» **EXERCISE INSTRUCTIONS**
Every entry below should be printed exactly.

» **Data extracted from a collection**

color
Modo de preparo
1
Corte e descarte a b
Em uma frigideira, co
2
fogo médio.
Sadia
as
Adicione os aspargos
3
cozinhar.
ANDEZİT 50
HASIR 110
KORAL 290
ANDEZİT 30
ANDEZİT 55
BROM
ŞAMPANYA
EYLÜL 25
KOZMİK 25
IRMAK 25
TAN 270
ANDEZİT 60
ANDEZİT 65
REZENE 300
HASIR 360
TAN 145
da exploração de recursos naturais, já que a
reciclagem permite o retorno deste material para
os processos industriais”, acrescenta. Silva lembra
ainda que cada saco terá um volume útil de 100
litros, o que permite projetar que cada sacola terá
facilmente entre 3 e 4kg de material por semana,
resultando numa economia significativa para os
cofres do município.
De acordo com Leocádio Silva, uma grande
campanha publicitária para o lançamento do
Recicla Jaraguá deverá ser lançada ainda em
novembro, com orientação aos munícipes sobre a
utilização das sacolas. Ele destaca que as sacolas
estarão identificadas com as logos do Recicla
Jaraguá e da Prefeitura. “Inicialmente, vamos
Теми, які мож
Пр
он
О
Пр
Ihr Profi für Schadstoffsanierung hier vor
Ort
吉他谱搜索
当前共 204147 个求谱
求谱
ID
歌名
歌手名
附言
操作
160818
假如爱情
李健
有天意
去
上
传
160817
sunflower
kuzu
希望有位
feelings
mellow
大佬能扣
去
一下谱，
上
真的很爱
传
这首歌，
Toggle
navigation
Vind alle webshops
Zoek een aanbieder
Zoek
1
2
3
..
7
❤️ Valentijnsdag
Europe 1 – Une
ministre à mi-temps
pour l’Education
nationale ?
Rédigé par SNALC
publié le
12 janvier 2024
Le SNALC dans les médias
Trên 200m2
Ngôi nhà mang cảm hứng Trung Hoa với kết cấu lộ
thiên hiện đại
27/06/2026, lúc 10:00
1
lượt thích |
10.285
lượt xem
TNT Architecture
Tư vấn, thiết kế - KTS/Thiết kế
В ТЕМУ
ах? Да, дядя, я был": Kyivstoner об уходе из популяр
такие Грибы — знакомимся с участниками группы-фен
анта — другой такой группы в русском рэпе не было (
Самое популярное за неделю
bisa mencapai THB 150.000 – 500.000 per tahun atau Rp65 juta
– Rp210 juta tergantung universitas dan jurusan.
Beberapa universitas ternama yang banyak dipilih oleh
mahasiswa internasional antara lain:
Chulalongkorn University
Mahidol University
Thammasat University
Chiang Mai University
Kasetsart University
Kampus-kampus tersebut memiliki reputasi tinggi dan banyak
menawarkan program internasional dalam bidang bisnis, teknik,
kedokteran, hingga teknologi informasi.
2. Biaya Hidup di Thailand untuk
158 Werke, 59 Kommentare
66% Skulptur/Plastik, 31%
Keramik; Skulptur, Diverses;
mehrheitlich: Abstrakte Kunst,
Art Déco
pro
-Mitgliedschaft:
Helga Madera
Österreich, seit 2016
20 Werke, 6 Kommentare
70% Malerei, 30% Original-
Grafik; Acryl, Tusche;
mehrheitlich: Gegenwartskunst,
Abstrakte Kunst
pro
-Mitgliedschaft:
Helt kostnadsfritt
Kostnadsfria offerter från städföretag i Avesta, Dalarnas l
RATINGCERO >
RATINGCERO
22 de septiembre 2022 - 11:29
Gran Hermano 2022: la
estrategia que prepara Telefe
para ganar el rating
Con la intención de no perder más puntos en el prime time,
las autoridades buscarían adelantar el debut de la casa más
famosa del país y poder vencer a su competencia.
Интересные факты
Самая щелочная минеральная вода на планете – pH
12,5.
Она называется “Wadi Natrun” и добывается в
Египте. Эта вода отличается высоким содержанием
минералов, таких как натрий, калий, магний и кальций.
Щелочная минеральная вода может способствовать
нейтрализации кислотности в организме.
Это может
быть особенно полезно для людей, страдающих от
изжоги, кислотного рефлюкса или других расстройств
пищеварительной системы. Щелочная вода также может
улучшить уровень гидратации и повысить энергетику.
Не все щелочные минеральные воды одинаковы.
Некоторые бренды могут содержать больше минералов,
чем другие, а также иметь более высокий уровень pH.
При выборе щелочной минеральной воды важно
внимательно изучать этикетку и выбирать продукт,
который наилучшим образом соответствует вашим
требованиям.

» **ANSWER TO THE PROBLEM**
color
Modo de preparo
1
Corte e descarte a b
Em uma frigideira, co
2
fogo médio.
Sadia
as
Adicione os aspargos
3
cozinhar.
ANDEZİT 50
HASIR 110
KORAL 290
ANDEZİT 30
ANDEZİT 55
BROM
ŞAMPANYA
EYLÜL 25
KOZMİK 25
IRMAK 25
TAN 270
ANDEZİT 60
ANDEZİT 65
REZENE 300
HASIR 360
TAN 145
da exploração de recursos naturais, já que a
reciclagem permite o retorno deste material para
os processos industriais”, acrescenta. Silva lembra
ainda que cada saco terá um volume útil de 100
litros, o que permite projetar que cada sacola terá
facilmente entre 3 e 4kg de material por semana,
resultando numa economia significativa para os
cofres do município.
De acordo com Leocádio Silva, uma grande
campanha publicitária para o lançamento do
Recicla Jaraguá deverá ser lançada ainda em
novembro, com orientação aos munícipes sobre a
utilização das sacolas. Ele destaca que as sacolas
estarão identificadas com as logos do Recicla
Jaraguá e da Prefeitura. “Inicialmente, vamos
Теми, які мож
Пр
он
О
Пр
Ihr Profi für Schadstoffsanierung hier vor
Ort
吉他谱搜索
当前共 204147 个求谱
求谱
ID
歌名
歌手名
附言
操作
160818
假如爱情
李健
有天意
去
上
传
160817
sunflower
kuzu
希望有位
feelings
mellow
大佬能扣
去
一下谱，
上
真的很爱
传
这首歌，
Toggle
navigation
Vind alle webshops
Zoek een aanbieder
Zoek
1
2
3
..
7
❤️ Valentijnsdag
Europe 1 – Une
ministre à mi-temps
pour l’Education
nationale ?
Rédigé par SNALC
publié le
12 janvier 2024
Le SNALC dans les médias
Trên 200m2
Ngôi nhà mang cảm hứng Trung Hoa với kết cấu lộ
thiên hiện đại
27/06/2026, lúc 10:00
1
lượt thích |
10.285
lượt xem
TNT Architecture
Tư vấn, thiết kế - KTS/Thiết kế
В ТЕМУ
ах? Да, дядя, я был": Kyivstoner об уходе из популяр
такие Грибы — знакомимся с участниками группы-фен
анта — другой такой группы в русском рэпе не было (
Самое популярное за неделю
bisa mencapai THB 150.000 – 500.000 per tahun atau Rp65 juta
– Rp210 juta tergantung universitas dan jurusan.
Beberapa universitas ternama yang banyak dipilih oleh
mahasiswa internasional antara lain:
Chulalongkorn University
Mahidol University
Thammasat University
Chiang Mai University
Kasetsart University
Kampus-kampus tersebut memiliki reputasi tinggi dan banyak
menawarkan program internasional dalam bidang bisnis, teknik,
kedokteran, hingga teknologi informasi.
2. Biaya Hidup di Thailand untuk
158 Werke, 59 Kommentare
66% Skulptur/Plastik, 31%
Keramik; Skulptur, Diverses;
mehrheitlich: Abstrakte Kunst,
Art Déco
pro
-Mitgliedschaft:
Helga Madera
Österreich, seit 2016
20 Werke, 6 Kommentare
70% Malerei, 30% Original-
Grafik; Acryl, Tusche;
mehrheitlich: Gegenwartskunst,
Abstrakte Kunst
pro
-Mitgliedschaft:
Helt kostnadsfritt
Kostnadsfria offerter från städföretag i Avesta, Dalarnas l
RATINGCERO >
RATINGCERO
22 de septiembre 2022 - 11:29
Gran Hermano 2022: la
estrategia que prepara Telefe
para ganar el rating
Con la intención de no perder más puntos en el prime time,
las autoridades buscarían adelantar el debut de la casa más
famosa del país y poder vencer a su competencia.
Интересные факты
Самая щелочная минеральная вода на планете – pH
12,5.
Она называется “Wadi Natrun” и добывается в
Египте. Эта вода отличается высоким содержанием
минералов, таких как натрий, калий, магний и кальций.
Щелочная минеральная вода может способствовать
нейтрализации кислотности в организме.
Это может
быть особенно полезно для людей, страдающих от
изжоги, кислотного рефлюкса или других расстройств
пищеварительной системы. Щелочная вода также может
улучшить уровень гидратации и повысить энергетику.
Не все щелочные минеральные воды одинаковы.
Некоторые бренды могут содержать больше минералов,
чем другие, а также иметь более высокий уровень pH.
При выборе щелочной минеральной воды важно
внимательно изучать этикетку и выбирать продукт,
который наилучшим образом соответствует вашим
требованиям.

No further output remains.